交付を受けている建物は新耐震基準になっています。 

※6月1日以降に建物が完成しているのではなく「確認済証」の交付日が6月1日以降になっていることがポイントです。

 

●平成12年(2000年)阪神・淡路大震災後に告示という形で耐震基準が見直されました。

●建物の耐震基準は以下のようになっています(確認済証交付日を確認しましょう)

 1.旧耐震基準に適合・・・・・・・昭和56年5月中まで

 2.新耐震基準に適合・・・・・・・・昭和56年6月1日~平成11年(1999年) 

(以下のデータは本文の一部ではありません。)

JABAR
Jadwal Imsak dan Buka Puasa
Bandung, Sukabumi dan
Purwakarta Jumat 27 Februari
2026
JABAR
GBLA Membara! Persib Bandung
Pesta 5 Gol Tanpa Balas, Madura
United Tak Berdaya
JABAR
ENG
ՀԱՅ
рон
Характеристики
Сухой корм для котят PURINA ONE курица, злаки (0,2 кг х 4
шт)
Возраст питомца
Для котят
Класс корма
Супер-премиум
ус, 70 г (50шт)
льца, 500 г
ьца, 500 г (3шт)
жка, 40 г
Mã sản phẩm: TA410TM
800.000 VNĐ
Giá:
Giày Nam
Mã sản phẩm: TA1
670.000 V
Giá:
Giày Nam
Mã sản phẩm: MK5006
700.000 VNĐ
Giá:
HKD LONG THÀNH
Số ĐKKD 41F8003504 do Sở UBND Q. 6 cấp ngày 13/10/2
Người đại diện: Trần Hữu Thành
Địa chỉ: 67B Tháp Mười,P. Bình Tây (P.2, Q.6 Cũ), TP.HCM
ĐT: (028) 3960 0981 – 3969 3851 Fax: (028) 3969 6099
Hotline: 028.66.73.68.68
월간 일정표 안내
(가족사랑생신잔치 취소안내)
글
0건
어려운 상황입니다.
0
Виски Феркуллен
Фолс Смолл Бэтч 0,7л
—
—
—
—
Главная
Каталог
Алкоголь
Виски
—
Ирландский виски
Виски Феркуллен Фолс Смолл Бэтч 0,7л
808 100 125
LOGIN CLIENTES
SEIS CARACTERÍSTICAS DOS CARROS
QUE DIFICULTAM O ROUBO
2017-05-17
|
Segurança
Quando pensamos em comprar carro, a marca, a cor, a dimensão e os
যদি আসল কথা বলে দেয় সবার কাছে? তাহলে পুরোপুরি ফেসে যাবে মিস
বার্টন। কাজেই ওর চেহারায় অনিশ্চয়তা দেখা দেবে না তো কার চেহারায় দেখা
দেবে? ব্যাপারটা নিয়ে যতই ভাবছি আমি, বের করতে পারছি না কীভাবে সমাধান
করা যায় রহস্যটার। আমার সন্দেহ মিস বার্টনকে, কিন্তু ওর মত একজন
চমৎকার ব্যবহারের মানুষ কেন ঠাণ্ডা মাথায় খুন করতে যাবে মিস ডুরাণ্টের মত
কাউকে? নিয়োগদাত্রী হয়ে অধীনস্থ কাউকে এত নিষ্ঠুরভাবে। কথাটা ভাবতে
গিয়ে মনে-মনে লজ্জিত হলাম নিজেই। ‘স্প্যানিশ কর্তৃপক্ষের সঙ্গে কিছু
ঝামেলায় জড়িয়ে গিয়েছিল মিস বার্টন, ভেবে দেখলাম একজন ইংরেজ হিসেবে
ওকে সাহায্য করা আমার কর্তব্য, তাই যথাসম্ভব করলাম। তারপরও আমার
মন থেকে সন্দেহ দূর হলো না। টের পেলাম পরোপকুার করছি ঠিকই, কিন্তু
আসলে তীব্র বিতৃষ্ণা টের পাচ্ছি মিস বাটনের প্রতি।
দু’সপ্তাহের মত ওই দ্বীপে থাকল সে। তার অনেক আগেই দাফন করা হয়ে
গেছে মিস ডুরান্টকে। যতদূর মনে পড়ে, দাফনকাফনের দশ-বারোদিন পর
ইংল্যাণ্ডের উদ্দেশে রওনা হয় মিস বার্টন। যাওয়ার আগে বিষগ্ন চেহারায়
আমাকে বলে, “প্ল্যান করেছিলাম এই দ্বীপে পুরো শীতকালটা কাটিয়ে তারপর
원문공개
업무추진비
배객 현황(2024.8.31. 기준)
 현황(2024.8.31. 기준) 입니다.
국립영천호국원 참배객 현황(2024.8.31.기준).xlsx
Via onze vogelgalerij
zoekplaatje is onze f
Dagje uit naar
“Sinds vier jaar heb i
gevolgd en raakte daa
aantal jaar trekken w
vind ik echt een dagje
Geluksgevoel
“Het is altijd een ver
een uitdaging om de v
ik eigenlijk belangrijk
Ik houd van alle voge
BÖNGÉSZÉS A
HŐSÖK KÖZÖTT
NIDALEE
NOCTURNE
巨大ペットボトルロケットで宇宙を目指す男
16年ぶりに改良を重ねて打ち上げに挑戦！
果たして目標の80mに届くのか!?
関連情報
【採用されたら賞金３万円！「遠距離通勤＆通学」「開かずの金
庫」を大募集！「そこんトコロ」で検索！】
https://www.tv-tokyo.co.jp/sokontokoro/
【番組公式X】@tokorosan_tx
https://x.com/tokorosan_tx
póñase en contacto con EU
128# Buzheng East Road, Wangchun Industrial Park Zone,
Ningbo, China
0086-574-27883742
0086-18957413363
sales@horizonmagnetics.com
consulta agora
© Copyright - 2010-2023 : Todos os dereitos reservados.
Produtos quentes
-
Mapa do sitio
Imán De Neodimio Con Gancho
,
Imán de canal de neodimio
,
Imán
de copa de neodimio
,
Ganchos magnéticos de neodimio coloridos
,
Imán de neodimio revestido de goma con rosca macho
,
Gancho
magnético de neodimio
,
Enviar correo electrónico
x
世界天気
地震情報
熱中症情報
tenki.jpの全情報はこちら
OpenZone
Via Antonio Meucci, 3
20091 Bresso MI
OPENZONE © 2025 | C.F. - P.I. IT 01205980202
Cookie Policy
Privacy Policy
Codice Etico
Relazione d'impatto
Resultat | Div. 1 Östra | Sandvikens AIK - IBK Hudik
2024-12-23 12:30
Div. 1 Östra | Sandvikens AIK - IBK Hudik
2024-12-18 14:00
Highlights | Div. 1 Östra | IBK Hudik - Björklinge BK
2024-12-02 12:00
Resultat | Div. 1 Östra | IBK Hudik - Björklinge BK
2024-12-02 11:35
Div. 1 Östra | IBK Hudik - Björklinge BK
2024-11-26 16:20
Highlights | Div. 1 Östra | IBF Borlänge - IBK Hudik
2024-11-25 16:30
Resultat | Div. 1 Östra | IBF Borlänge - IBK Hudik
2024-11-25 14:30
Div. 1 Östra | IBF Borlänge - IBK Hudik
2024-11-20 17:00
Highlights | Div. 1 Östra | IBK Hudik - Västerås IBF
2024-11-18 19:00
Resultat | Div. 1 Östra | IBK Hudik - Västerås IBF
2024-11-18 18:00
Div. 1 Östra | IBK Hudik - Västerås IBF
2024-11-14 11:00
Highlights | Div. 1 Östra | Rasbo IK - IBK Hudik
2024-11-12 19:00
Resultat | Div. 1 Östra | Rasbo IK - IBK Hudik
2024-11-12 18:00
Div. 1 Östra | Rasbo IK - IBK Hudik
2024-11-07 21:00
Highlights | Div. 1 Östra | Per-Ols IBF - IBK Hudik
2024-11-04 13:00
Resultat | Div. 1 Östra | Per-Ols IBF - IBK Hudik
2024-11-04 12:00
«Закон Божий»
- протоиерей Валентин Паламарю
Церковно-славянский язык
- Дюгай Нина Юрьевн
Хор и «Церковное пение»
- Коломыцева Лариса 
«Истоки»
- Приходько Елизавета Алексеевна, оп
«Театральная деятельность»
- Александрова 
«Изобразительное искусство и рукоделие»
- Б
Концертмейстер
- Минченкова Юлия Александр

 3.新耐震基準に適合 (現行基準)・・平成12年(2000年)~現在 

●つまり、現行基準に合致している建物は、平成12年(2000年)以降という事になります。

阪神・淡路大震災の時、新耐震基準の建物であるのに、

壁のバランスが悪くてねじれてしまったり、

柱が土台から抜けてしまったりして建物が破壊されてしまった事例が

多く見られたんだそうです。

 

その結果、現行基準の建物壁量は、現行基準前と同じですが、

バランス良く配置することが求められるようになりました。

良い意味で厳しくなったわけです。

そこで!

 

これを知っておくと、きっとより安心です。

一般的に総2階建ての建物は「強い」と言われています。

その理由は、2階の外壁の下に、1階の外壁がありますよね。

つまり、上部から伝わってくる力をそのままダイレクトに基礎、

地盤へ伝えられるようになっているシンプルな構造になっているからです。

外から見て外壁がでこぼこしている建物もありますよね。

あれはダメなのかと言うと、実はそんなことはないのです。

と言うのは、2階の壁の下、1階部分の室内壁(耐力壁)があれば、

上部の力をダイレクトに基礎、地盤へ伝えることができるからです。

また、1階に広いリビングがあって、2階に個室が数部屋ある場合、

1階部分に内壁を作ると、せっかくのリビングが狭くなってしまいます。

それって嫌ですよね(笑)。

 

だから、横に通す梁などを太くしたりして工夫をするわけです。

ようは、地震力を建物にかけないようにして、

どの様に外へ逃がすかというのが大切なんですね。

 

おうちも人と一緒で「見た目よりも中身」が大切なのです。

私と一緒です(笑)。

真四角の建物が強いと言われる所以(ゆえん)かもしれませんが、

形のおもしろい建物は強度がないというような誤解をしないようにご注意くださいね(笑)。

また、古い建物でも、構造を強くして建築している建物があるので、

一概に築年数で判断はできないことにご注意ください。

 

特に、根拠のない話しはご注意くださいね(笑)。